## Records to use:

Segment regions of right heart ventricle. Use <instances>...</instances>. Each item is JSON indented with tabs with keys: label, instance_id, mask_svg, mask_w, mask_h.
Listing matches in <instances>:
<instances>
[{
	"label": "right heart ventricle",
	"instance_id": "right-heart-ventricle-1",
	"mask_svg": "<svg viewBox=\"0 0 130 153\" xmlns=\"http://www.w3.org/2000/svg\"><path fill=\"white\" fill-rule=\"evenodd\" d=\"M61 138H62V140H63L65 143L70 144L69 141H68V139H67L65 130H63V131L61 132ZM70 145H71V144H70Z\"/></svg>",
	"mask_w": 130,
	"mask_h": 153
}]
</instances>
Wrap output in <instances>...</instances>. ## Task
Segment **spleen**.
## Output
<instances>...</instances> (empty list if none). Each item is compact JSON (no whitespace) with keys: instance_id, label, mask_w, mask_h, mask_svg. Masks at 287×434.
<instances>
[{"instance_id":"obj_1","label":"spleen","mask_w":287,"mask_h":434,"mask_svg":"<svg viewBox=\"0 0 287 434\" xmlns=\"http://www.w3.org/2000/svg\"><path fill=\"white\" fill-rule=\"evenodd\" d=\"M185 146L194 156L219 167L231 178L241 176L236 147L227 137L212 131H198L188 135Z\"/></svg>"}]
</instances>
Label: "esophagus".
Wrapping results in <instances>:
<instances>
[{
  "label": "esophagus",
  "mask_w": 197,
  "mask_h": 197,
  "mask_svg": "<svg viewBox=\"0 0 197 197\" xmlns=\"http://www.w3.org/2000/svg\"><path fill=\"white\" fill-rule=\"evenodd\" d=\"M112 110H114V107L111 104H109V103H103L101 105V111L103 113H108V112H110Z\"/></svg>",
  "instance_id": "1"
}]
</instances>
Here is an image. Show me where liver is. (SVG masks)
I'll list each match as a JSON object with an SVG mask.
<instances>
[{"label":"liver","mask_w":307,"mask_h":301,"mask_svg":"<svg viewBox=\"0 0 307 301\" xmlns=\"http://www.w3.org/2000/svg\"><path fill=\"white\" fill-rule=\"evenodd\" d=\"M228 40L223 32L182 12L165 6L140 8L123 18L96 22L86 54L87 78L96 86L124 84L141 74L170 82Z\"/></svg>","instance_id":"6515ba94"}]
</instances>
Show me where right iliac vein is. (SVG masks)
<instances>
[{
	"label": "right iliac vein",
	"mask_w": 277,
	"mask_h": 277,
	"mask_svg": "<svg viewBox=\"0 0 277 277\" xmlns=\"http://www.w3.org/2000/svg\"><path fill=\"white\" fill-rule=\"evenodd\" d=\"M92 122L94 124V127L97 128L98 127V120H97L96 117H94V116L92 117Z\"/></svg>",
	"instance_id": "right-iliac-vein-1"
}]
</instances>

## Exercise:
Reproduce the whole listing above line for line, keeping every character unchanged.

## Final result:
Segment regions of right heart ventricle. Use <instances>...</instances>. Each item is JSON indented with tabs with keys: label, instance_id, mask_svg, mask_w, mask_h.
Listing matches in <instances>:
<instances>
[{
	"label": "right heart ventricle",
	"instance_id": "right-heart-ventricle-1",
	"mask_svg": "<svg viewBox=\"0 0 130 153\" xmlns=\"http://www.w3.org/2000/svg\"><path fill=\"white\" fill-rule=\"evenodd\" d=\"M61 138H62V140H63L65 143L70 144L69 141H68V139H67L65 130H63V131L61 132ZM70 145H71V144H70Z\"/></svg>",
	"mask_w": 130,
	"mask_h": 153
}]
</instances>
Wrap output in <instances>...</instances>. ## Task
Segment **spleen**.
## Output
<instances>...</instances> (empty list if none). Each item is compact JSON (no whitespace) with keys: instance_id, label, mask_w, mask_h, mask_svg. Masks at 287×434.
<instances>
[{"instance_id":"obj_1","label":"spleen","mask_w":287,"mask_h":434,"mask_svg":"<svg viewBox=\"0 0 287 434\" xmlns=\"http://www.w3.org/2000/svg\"><path fill=\"white\" fill-rule=\"evenodd\" d=\"M185 146L194 156L219 167L231 178L241 176L236 147L227 137L212 131H198L188 135Z\"/></svg>"}]
</instances>
Label: "esophagus".
Wrapping results in <instances>:
<instances>
[{
  "label": "esophagus",
  "mask_w": 197,
  "mask_h": 197,
  "mask_svg": "<svg viewBox=\"0 0 197 197\" xmlns=\"http://www.w3.org/2000/svg\"><path fill=\"white\" fill-rule=\"evenodd\" d=\"M112 110H114V107L111 104H109V103H103L101 105V111L103 113H108V112H110Z\"/></svg>",
  "instance_id": "1"
}]
</instances>
Here is an image. Show me where liver is. (SVG masks)
I'll list each match as a JSON object with an SVG mask.
<instances>
[{"label":"liver","mask_w":307,"mask_h":301,"mask_svg":"<svg viewBox=\"0 0 307 301\" xmlns=\"http://www.w3.org/2000/svg\"><path fill=\"white\" fill-rule=\"evenodd\" d=\"M228 40L223 32L182 12L165 6L140 8L123 18L96 22L86 54L87 78L96 86L124 84L141 74L170 82Z\"/></svg>","instance_id":"6515ba94"}]
</instances>
Show me where right iliac vein is. (SVG masks)
<instances>
[{
	"label": "right iliac vein",
	"mask_w": 277,
	"mask_h": 277,
	"mask_svg": "<svg viewBox=\"0 0 277 277\" xmlns=\"http://www.w3.org/2000/svg\"><path fill=\"white\" fill-rule=\"evenodd\" d=\"M92 122L94 124V127L97 128L98 127V120H97L96 117H94V116L92 117Z\"/></svg>",
	"instance_id": "right-iliac-vein-1"
}]
</instances>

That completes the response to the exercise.